Pewien pan postanowił napaść na pizzerię. Ekspedientka posłusznie wydała piniądze, szczęśliwie na zmianie pracowało też kilku facetów. Dalej ktoś uważa że pani powinna dostawać tyle samo pensji co oni?
Do sadolowych ekspertów - typ chyba miał coś w łapie, gość poczekał grzecznie aż napastnik schowa kasę i broń/nóż/cokolwiek i wtedy spuścił mu wpie**ol. A gdy przybyła kawaleria to było już po ptokach.
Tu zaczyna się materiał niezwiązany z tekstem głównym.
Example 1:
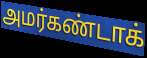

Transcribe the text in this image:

அமர்கண்டாக்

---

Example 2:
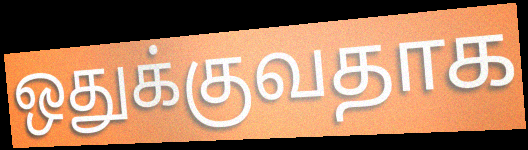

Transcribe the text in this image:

ஒதுக்குவதாக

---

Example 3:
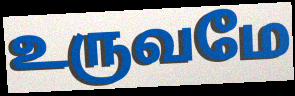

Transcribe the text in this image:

உருவமே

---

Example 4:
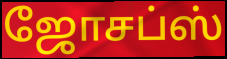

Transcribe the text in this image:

ஜோசப்ஸ்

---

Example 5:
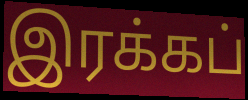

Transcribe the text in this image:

இரக்கப்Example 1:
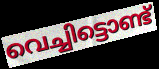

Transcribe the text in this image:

വെച്ചിട്ടൊണ്ട്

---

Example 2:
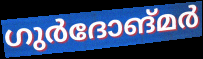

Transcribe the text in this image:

ഗുർദോങ്മർ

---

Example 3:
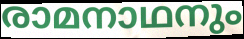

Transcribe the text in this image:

രാമനാഥനും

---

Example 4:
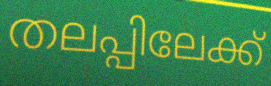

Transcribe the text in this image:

തലപ്പിലേക്ക്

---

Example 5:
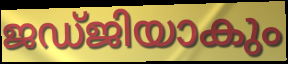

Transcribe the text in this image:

ജഡ്ജിയാകുംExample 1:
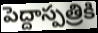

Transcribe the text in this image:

పెద్దాస్పత్రికి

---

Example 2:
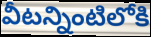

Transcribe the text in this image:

వీటన్నింటిలోకి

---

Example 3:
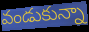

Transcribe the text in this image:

వండుకున్నా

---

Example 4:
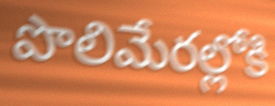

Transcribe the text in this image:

పొలిమేరల్లోకి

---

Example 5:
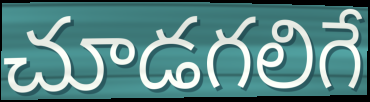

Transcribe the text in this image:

చూడగలిగే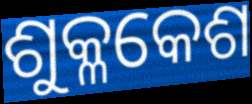
ଶୁକ୍ଳକେଶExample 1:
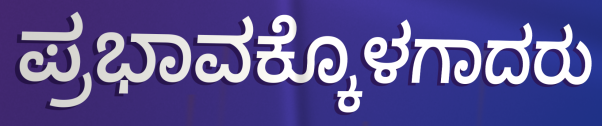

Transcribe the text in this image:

ಪ್ರಭಾವಕ್ಕೊಳಗಾದರು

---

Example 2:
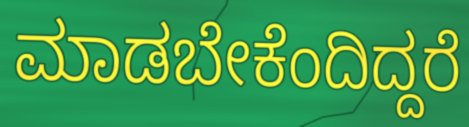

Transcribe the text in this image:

ಮಾಡಬೇಕೆಂದಿದ್ದರೆ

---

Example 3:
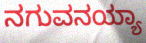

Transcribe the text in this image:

ನಗುವನಯ್ಯಾ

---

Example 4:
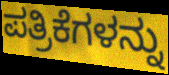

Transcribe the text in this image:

ಪತ್ರಿಕೆಗಳನ್ನು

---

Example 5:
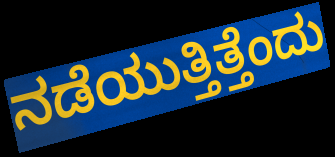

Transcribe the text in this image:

ನಡೆಯುತ್ತಿತ್ತೆಂದುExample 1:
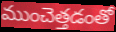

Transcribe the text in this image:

ముంచెత్తడంతో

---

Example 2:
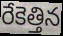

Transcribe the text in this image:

రేకెత్తిన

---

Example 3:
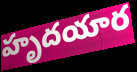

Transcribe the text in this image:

హృదయార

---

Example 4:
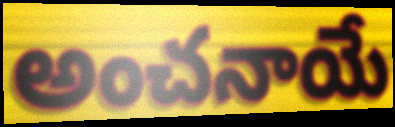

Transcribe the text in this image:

అంచనాయే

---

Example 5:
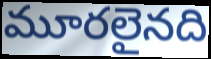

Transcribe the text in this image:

మూరలైనది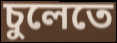
চুলেতেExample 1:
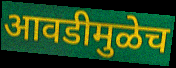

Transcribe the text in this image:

आवडीमुळेच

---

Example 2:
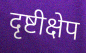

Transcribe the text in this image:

दृष्टीक्षेप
Brawa dla pracownika za trzeźwość umysłu .
Zawsze każdy ci powie,że przy napadzie lepiej jest oddać siano,bo są setki filmików,które to niezbyt dobrze się kończyły dla kozaków,a umieranie za kilka groszy z kasy,dzienny utarg jest posraneA typiara niech sobie zarabia,jak pracuje dobrze,bo sklep to nie kopalnia,więc może sprzedawać sobie tyle samo co gość.
Jeżeli musisz wyjść na ulicę w brazylii, te dwie zasady pomogą ci przeżyć i uniknąć napadu:
Przed wyjściem z domu zabierz broń;
Słysząc nadjeżdżający skuter, łap za gnata i bądź gotów na strzelaninę.